Nuclear Power: The Government’s Commitment Issues

Vicar: She’s a lovely girl but do you have commitment issues?

Groom to be: I can’t say I do.

Yes, I know it is an old joke but it captures Downing Street’s lack of commitment to nuclear power. Back in 2008, the government noticed that nuclear power was essential to a zero carbon future but all extant and planned nuclear power plants would reach the ends of their lives and need to be decommissioned before the lost capacity could be replaced. The current (January 2022, National Audit Office) estimate is that the seven advanced gas-cooled reactors (AGRs) and one pressurised water reactor (PWR) need to be decommissioned by 2028.  

By 2008, Sizewell was identified as one of the eight locations which had been given the “go-ahead” for construction. John Hutton, then Business Secretary, said he hoped the first one would be completed "well before 2020". Hinkley Point C (the first on account of being the only one of the eight to make it into actual construction) is now expected to be operational in 2025 (maybe). It will supply 3.2GW or 7% of UK current needs, and perhaps 3.5% of 2050 needs if carbon zero is achieved by then, i.e. current non-electric energy sources such as fossil fuels for transport and domestic heating are converted to electricity.

Moving still with the speed of a hobbled tortoise, November 2012 saw Sizewell confirmed as a possibility and proposals were received from EDF. By 2018, the government’s list of seven new nuclear power stations was down to two: Hinkley Point C and Wylfa, but that was promptly cancelled. Last October, it was resurrected but only as a possibility.  No commitment has been made. Two others had been cancelled and three, including Sizewell C, were only for discussion.

Four years on, we were assured the Sizewell C decision would finally be taken in April 2022.  Vain hope: an expert team has since asked for a six-week extension to prepare a report.

The Business Secretary, Kwasi Kwarteng, granted their request and push back their deadline to 25 February” with further time for departmental consideration. On 27th January, Mr  Kwarteng told the House of Commons that the government had acquired an option on the land and were giving EDF more money to help the project along: “However, I am clear that this agreement does not represent a Government decision that the Sizewell C project will progress.” A decision should be made before the end of this Parliament, i.e. 16 years after the government identified Sizewell C as an immediate replacement for the decommissioning reactors.  Sizewell C is similar to Hinkley Point C, i.e. same output and fewer construction problems. However, it uses the same design as the Chinese reactor at Taishan which has recently been shut down because of damage to the fuel rods. This should cause Mr Kwarteng a certain amount of soul-searching.
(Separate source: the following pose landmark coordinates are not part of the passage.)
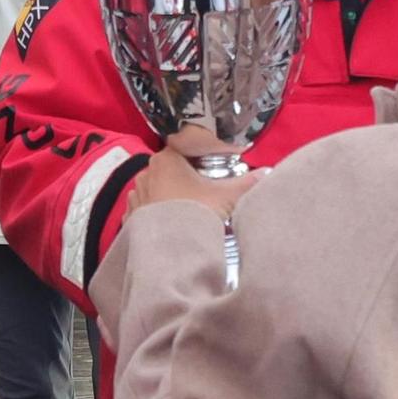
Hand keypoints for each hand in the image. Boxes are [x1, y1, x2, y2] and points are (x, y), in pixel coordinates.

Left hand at [128, 132, 262, 220]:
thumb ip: (247, 182)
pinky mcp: (129, 216)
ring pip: (155, 189)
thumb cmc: (196, 213)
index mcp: (166, 159)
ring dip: (167, 196)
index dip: (198, 158)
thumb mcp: (226, 196)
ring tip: (185, 210)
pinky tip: (168, 223)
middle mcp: (146, 173)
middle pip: (169, 169)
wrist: (170, 249)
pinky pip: (144, 209)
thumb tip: (268, 173)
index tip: (210, 169)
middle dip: (183, 178)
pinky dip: (155, 213)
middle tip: (202, 192)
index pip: (182, 149)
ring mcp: (136, 195)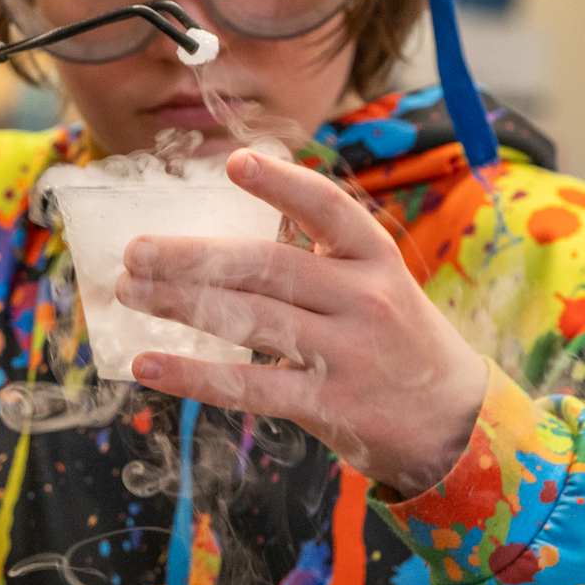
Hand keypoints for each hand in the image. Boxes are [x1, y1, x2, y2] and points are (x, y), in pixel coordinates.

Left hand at [119, 149, 490, 497]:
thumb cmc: (396, 339)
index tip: (235, 161)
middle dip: (192, 256)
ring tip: (129, 293)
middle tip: (135, 250)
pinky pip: (248, 387)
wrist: (454, 423)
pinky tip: (148, 364)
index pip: (328, 209)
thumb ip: (318, 256)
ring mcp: (346, 354)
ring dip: (180, 304)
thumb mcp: (377, 283)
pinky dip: (192, 375)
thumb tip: (227, 230)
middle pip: (266, 267)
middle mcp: (363, 300)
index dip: (282, 185)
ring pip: (250, 320)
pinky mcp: (327, 406)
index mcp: (375, 258)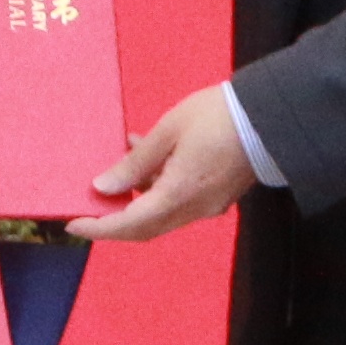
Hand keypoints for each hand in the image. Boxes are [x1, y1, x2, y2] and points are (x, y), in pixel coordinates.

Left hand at [73, 83, 257, 242]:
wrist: (271, 116)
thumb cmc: (218, 116)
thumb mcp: (169, 131)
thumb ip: (134, 163)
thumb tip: (103, 187)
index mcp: (178, 194)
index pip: (129, 224)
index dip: (99, 228)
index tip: (74, 224)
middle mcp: (194, 209)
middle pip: (145, 227)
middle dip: (114, 219)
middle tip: (90, 204)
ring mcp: (209, 206)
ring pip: (162, 214)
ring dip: (138, 196)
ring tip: (126, 157)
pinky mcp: (219, 196)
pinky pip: (180, 201)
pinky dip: (160, 187)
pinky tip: (154, 156)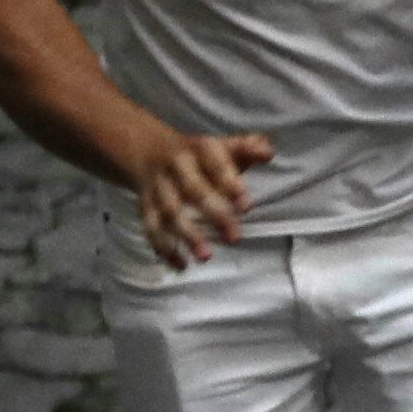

The truth is that recent governments, other than the Scottish one, have proclaimed commitment to nuclear but vacillated and procrastinated, basically because successive short-sighted Chancellors have refused, unlike the French, to provide the moolah. The Nuclear Energy (Financing) Bill (2021-22) went through its Commons stages during the past month.  It is not easy to understand and few MPs probably did. The Treasury likes it because it relieves them of paying for nuclear power stations such as Sizewell C. Instead, users will have to reimburse the City investors by paying far higher prices, i.e. fat margins, than should have been available from government utility financing. It is like the Private Finance Initiative, only worse. Transferring public capital expenditure in this way rips off the taxpayer/end user. The Treasury dresses it up in all kinds of clever language (read the Bill) and calls it the Resource Allocation Model or RAB.  RAB actually stands for Robbing the Average Bloke.

The government’s dilly dallying over nuclear power and its financing scam are only two of the problems.  The third is its complete failure to estimate how much nuclear sourced electricity we will need and how that should be generated. 24th January 2022 may not be a typical day but it is not that untypical either.  According to the National Grid, 60% of our electricity then came from fossil fuels, 11.6% from nuclear, 9% from imports and 5% from renewable (wind and hydro). Dropping from the current nuclear output, to Hinkley plus Sizewell C, halves nuclear provision and if fossil fuels are taken out, renewables and imports would have to supply a steady 95% which is never going to happen. And it gets worse: these figures exclude fossil fuels not used to generate electricity, e.g. transport fuel and gas heating. And Nicola Sturgeon, the First Minister of Never Never Land, insists that they can achieve zero carbon with no nuclear electricity at all.  As a purist, she presumably rules out importing electricity from countries, like England and France, which use nuclear to produce their exports. Carbon capture and storage can fill some of the gaps but certainly not all of it, or not at affordable prices.

In short, a sane nuclear power policy needs careful calculation of our future needs and a commitment to following the example of the USA, Canada and China and embracing modern, cheap Generation IV advanced nuclear reactors (including but not confined to molten salt reactors) since they are the only way the British taxpayers will get the electricity they need at prices they can afford. Saying “I do” would not then be that difficult.